McCain leading in Republican wins
WASHINGTON

McCain, the early front-runner whose campaign nearly unraveled six months ago, won in New York, New Jersey, Connecticut and Delaware to gain all 198 Republican delegates at stake there. He also put Illinois and Oklahoma in his column.

Former Arkansas Gov. Mike Huckabee won in Alabama and in his home state. He also triumphed at the Republican West Virginia convention.

Romney, the former governor of Massachusetts, won a home state victory. He also took Utah, where fellow Mormons supported his candidacy.

Democrats played out a historic struggle between Clinton, seeking to become the first female president and Obama, hoping to become the first black American to win the White House.

Clinton won at home in New York as well as in Massachusetts, New Jersey, Oklahoma, Tennessee and Arkansas, where she was first lady for more than a decade.

He marched through Georgia and won Alabama as well as Delaware, Utah and his home state of Illinois.

After an early series of low-delegate, single-state contests, Super Tuesday was anything but small - its primaries and caucuses were spread across nearly half the country in the most wide-open presidential campaign in memory.

The result was a double-barreled set of races, Obama and Clinton fighting for delegates as well as bragging rights in individual states, the Republicans doing the same.

Polling place interviews with voters suggested subtle shifts in the political landscape, potentially significant as the races push on through the campaign calendar.

McCain held a small edge among voters calling themselves Republicans, a group he had not won in any of the earlier primaries or caucuses. As usual, he was running strongly among independents.

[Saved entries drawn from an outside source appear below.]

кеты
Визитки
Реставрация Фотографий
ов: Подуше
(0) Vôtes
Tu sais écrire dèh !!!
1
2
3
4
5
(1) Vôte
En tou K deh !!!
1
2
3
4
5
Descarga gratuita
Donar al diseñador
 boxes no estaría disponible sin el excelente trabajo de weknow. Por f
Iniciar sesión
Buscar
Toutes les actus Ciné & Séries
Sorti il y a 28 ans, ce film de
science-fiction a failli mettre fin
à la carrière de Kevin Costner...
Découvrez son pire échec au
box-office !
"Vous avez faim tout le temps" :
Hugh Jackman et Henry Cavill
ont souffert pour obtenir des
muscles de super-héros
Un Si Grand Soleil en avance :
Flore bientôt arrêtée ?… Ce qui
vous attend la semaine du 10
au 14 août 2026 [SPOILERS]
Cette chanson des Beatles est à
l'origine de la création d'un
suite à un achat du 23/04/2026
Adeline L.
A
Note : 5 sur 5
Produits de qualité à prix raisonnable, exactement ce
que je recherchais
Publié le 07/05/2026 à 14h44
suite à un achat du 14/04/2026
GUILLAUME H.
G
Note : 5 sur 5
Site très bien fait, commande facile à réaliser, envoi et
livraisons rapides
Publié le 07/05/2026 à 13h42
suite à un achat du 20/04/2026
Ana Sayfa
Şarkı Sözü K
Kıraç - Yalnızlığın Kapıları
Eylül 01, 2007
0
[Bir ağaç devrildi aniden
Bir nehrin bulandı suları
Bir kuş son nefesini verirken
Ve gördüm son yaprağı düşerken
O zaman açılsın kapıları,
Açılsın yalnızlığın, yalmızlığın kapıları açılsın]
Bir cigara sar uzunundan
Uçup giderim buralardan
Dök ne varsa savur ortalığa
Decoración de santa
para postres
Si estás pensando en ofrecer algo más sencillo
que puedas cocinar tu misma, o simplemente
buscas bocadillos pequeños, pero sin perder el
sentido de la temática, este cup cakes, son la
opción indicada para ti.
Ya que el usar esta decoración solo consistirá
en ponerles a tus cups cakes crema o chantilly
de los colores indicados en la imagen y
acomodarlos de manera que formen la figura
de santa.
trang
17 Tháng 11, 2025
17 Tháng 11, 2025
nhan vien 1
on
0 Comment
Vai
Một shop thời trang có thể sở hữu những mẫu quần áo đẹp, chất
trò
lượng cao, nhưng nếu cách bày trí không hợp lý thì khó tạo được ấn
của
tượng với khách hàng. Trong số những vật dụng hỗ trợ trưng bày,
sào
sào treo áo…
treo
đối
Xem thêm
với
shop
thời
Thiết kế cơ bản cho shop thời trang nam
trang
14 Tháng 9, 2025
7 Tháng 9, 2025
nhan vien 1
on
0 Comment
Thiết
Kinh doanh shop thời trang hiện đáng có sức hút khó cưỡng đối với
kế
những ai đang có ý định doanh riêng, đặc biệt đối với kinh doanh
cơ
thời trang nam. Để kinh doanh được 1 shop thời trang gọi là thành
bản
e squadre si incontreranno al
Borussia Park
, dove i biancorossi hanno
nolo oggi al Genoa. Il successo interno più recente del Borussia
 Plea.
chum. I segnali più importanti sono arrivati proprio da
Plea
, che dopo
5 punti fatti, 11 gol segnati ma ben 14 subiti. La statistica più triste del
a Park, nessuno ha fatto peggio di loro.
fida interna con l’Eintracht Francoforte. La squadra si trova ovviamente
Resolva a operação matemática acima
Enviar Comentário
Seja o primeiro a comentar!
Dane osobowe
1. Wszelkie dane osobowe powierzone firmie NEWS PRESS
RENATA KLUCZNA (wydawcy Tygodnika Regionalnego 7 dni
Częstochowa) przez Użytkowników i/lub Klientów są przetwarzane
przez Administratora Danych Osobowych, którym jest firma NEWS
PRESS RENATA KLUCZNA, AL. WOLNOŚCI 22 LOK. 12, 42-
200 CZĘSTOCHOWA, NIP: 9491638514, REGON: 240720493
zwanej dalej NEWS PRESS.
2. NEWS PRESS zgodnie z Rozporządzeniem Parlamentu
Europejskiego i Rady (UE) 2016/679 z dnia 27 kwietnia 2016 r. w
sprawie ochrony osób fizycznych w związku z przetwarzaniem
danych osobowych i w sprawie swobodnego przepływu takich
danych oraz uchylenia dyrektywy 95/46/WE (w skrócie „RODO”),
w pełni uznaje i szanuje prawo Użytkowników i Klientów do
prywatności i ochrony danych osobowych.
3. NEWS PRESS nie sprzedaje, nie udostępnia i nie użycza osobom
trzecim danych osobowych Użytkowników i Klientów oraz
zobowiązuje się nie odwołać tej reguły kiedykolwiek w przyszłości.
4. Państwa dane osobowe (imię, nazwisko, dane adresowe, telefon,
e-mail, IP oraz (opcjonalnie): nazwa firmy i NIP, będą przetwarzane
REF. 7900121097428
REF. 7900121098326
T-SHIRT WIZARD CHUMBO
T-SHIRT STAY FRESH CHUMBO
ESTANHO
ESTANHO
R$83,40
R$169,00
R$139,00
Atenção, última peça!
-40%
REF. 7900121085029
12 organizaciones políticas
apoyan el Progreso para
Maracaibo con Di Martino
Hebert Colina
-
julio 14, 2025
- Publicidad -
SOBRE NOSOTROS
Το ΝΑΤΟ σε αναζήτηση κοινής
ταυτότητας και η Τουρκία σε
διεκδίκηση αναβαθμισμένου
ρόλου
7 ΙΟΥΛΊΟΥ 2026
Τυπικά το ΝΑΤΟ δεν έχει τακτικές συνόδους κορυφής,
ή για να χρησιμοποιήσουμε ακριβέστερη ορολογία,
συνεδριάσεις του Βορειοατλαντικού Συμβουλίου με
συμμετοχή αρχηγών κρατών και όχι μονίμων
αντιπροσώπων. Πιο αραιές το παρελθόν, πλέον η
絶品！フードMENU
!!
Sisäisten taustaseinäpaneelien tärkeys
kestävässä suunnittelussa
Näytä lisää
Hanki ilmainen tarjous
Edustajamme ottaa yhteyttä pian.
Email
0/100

Romney was getting the votes of about four in 10 people who described themselves as conservative. McCain was wining about one-third of that group, and Huckabee about one in five.

Overall, Clinton was winning only a slight edge among women and white voters, groups that she had won handily in earlier contests, according to preliminary results from interviews with voters in 16 states leaving polling places. Obama was collecting the overwhelming majority of votes cast by blacks.

Clinton was gaining the votes of roughly six in 10 Hispanics, and she hoped the edge would serve her well as the race turned west to Arizona, New Mexico and California, the biggest prize with 370 delegates.

The allocation of delegates lagged the vote count by hours. That was particularly true for the Democrats, who divided theirs roughly in proportion to the popular vote.

Nine of the Republican contests were winner take all, and that was where McCain piled up his lead.

Overall, he had 300 delegates to 93 for Romney and 61 for Huckabee. It takes 1,191 to clinch the presidential nomination at next summer's convention in St. Paul, Minn.

Overall, Clinton had 291 delegates to 243 for Obama, out of the 2,025 needed to secure victory at the party convention in Denver. Clinton's advantage is due to her lead among so-called superdelegates, members of Congress and other party leaders who are not selected in primaries and caucuses - and who are also free to change their minds.